Instruction: Extract the lines of the records from the line with "common name: Common starfish" to the line with "genus: Rumex", copying both of those lines and everything between them. Leave the pictures out of your answer.
## BEGIN Entries shown
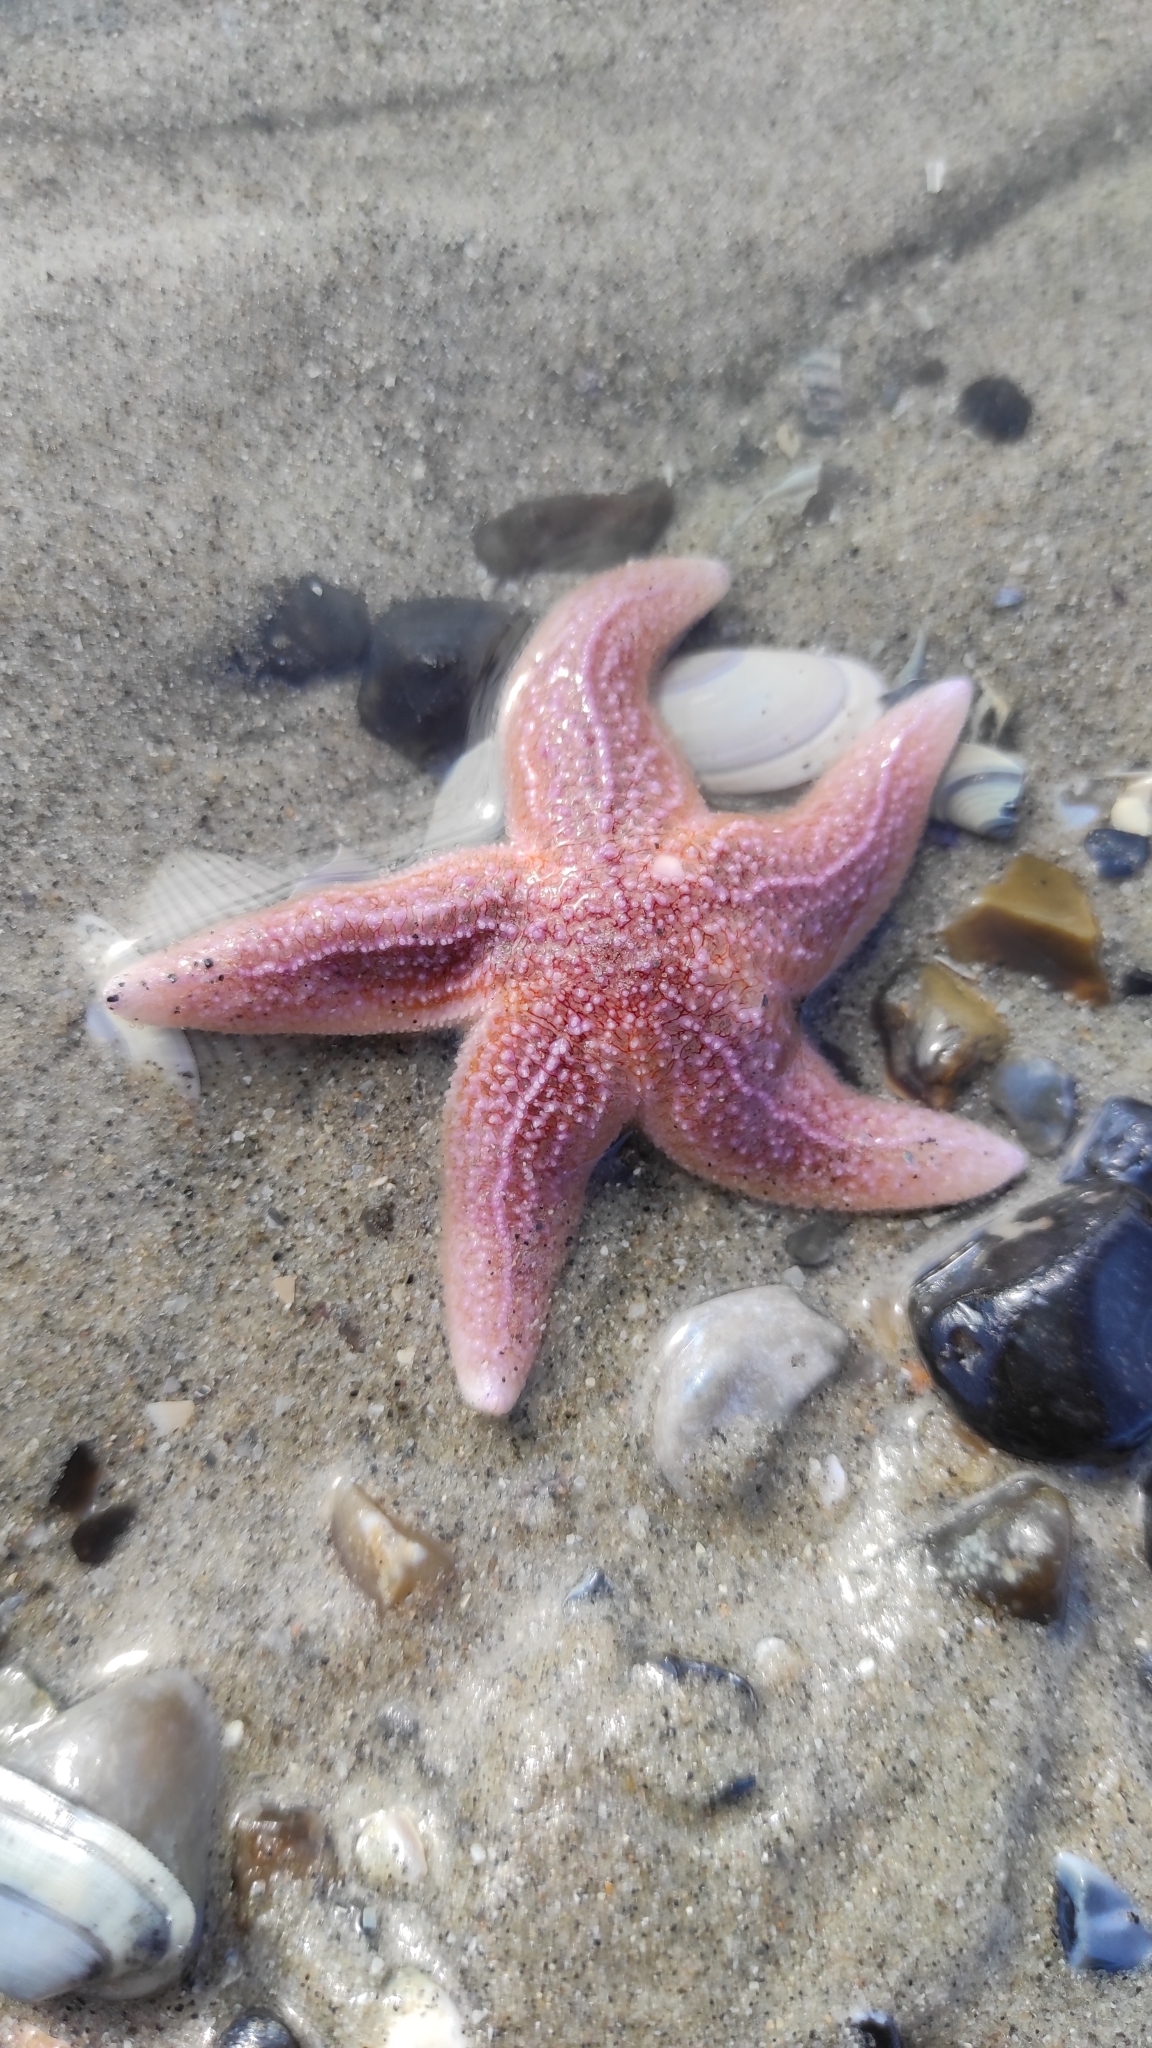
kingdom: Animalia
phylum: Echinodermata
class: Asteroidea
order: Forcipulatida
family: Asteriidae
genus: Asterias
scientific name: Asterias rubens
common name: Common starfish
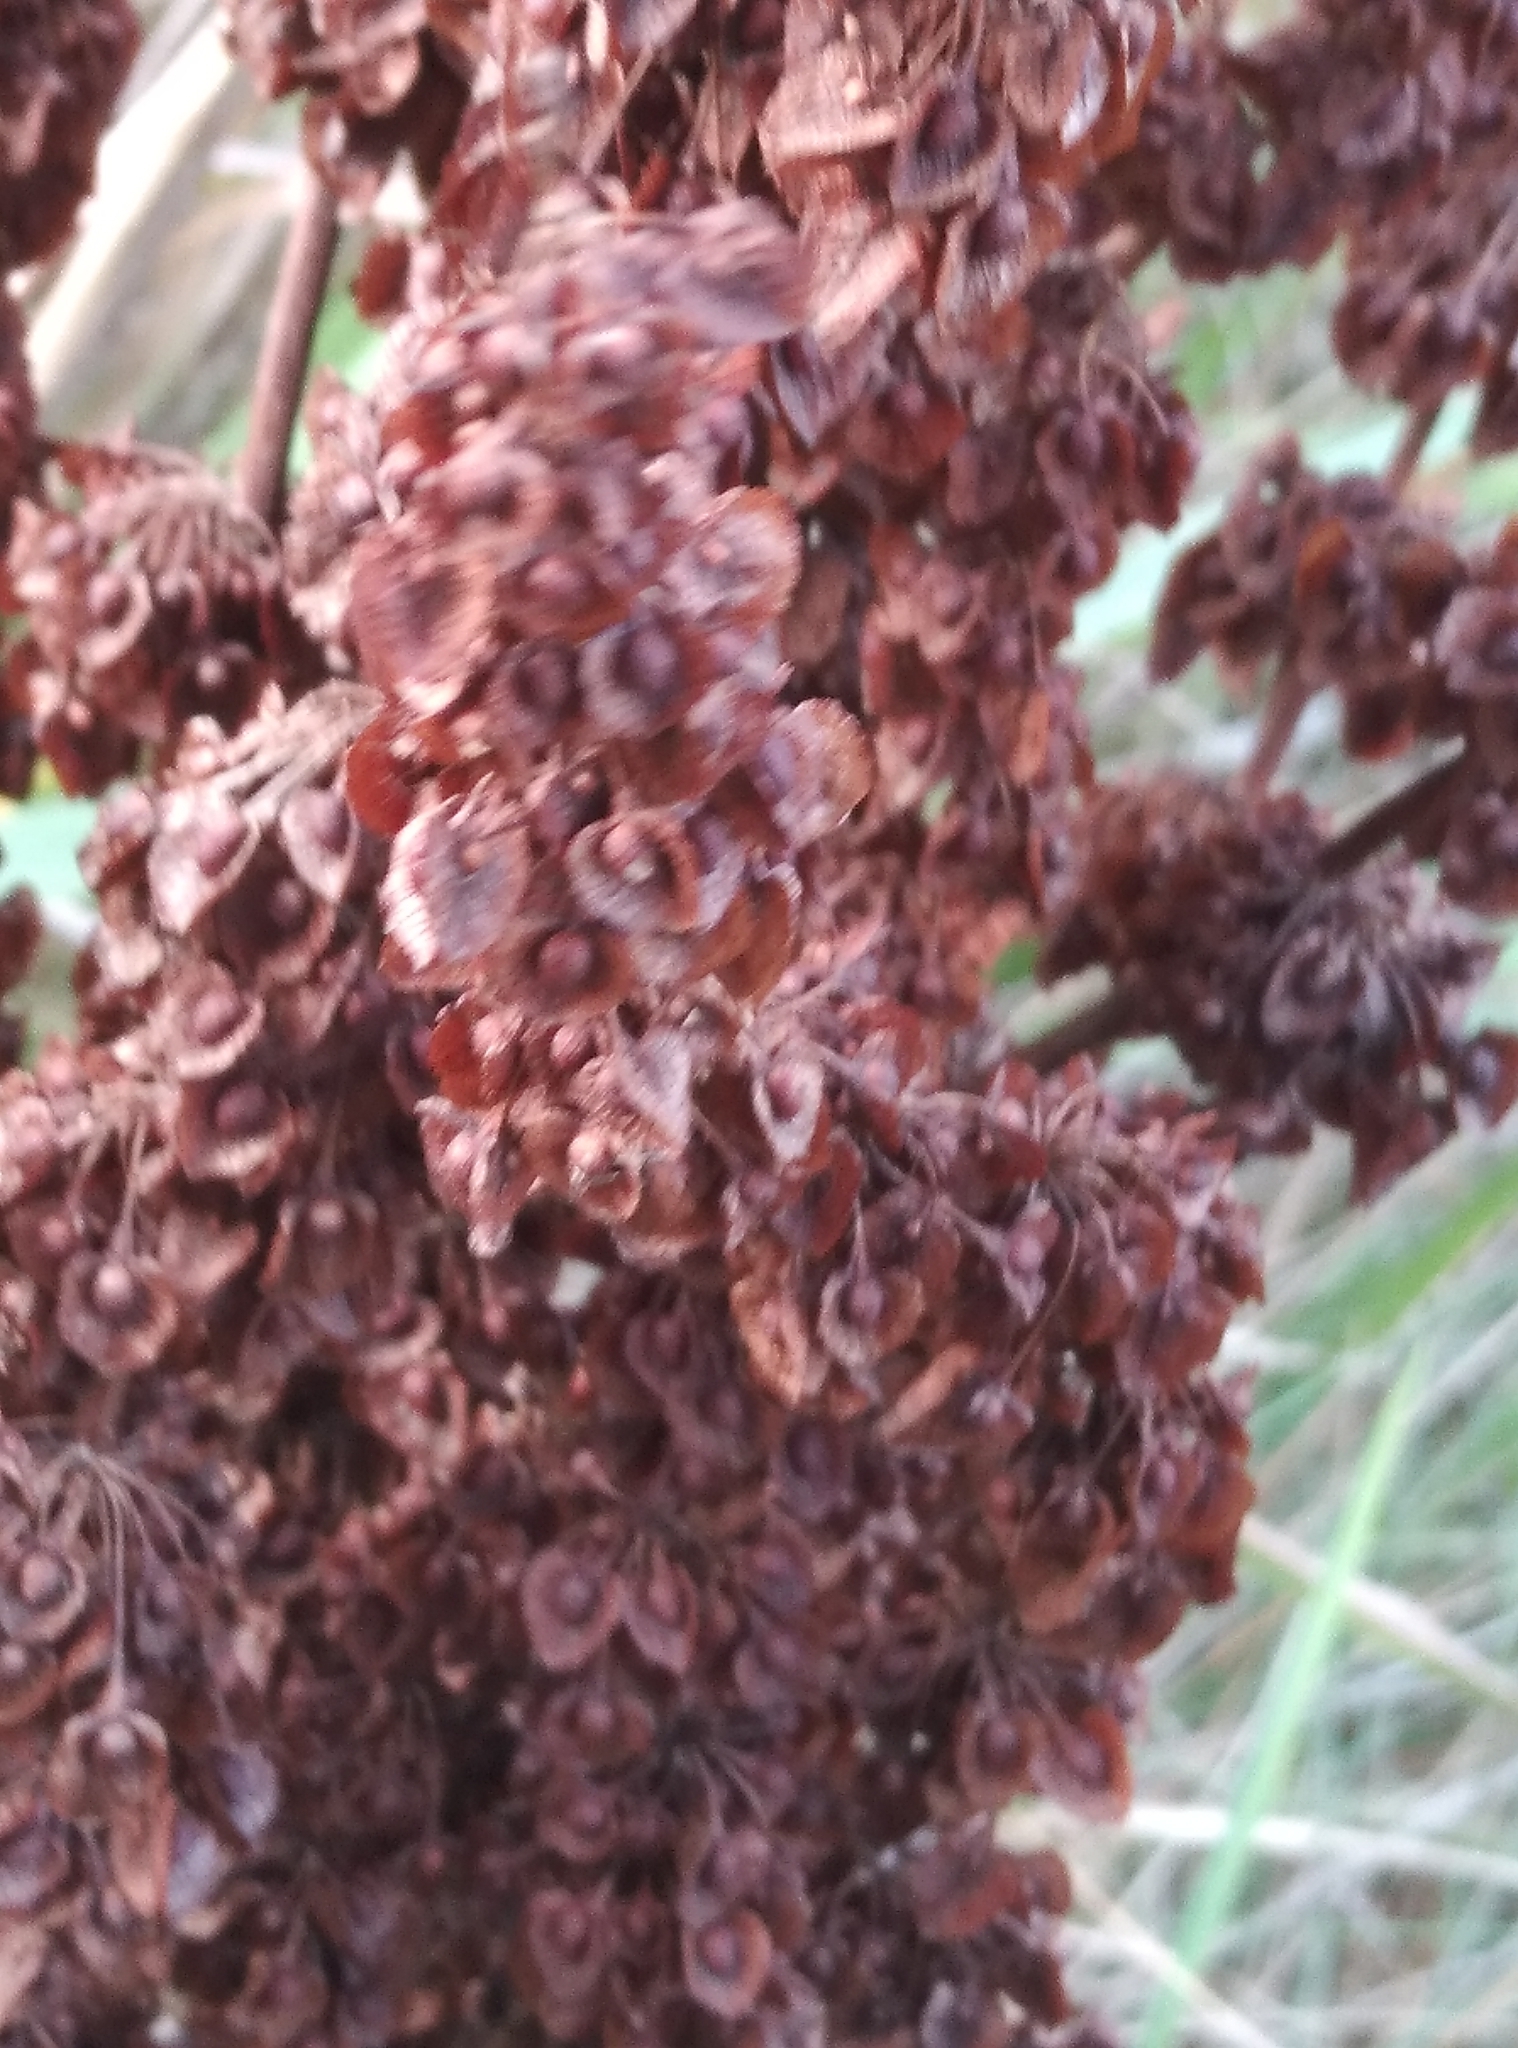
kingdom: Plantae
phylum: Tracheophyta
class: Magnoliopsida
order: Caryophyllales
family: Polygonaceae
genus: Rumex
## END Entries shown
## BEGIN Entries shown
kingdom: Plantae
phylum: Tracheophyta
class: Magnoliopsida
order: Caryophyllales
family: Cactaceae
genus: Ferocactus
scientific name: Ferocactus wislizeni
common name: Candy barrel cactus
## END Entries shown
## BEGIN Entries shown
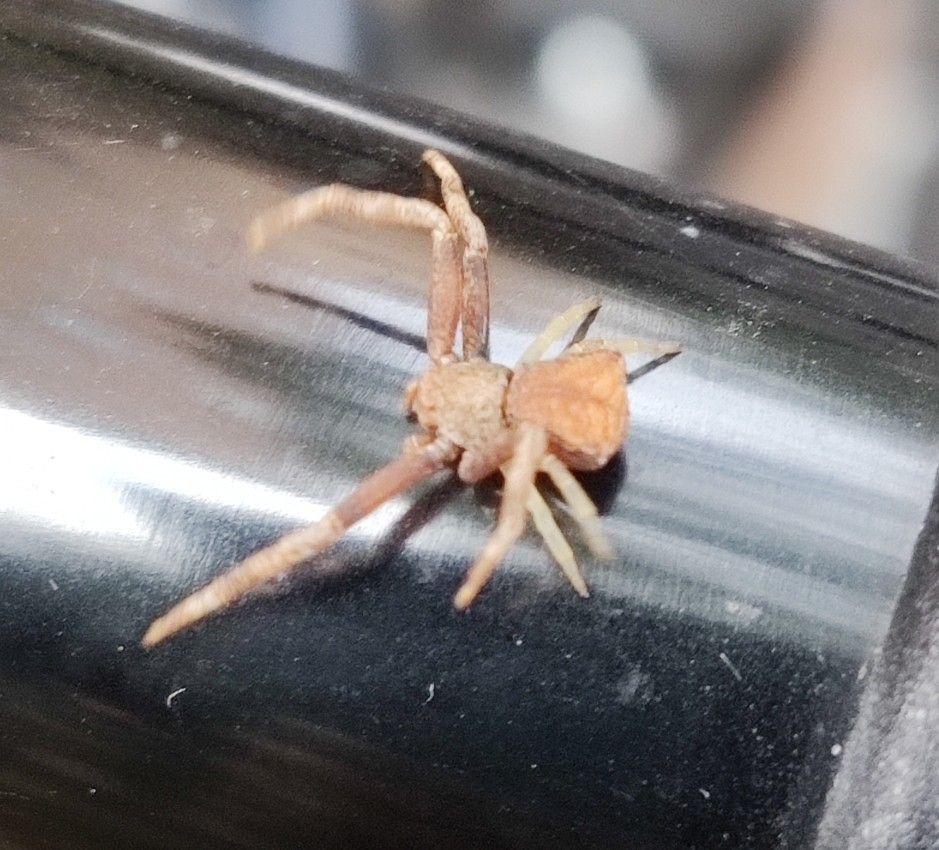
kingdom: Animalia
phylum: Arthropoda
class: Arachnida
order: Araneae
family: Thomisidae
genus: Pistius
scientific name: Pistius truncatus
## END Entries shown
Exercise solution:
common name: Common starfish
kingdom: Plantae
phylum: Tracheophyta
class: Magnoliopsida
order: Caryophyllales
family: Polygonaceae
genus: Rumex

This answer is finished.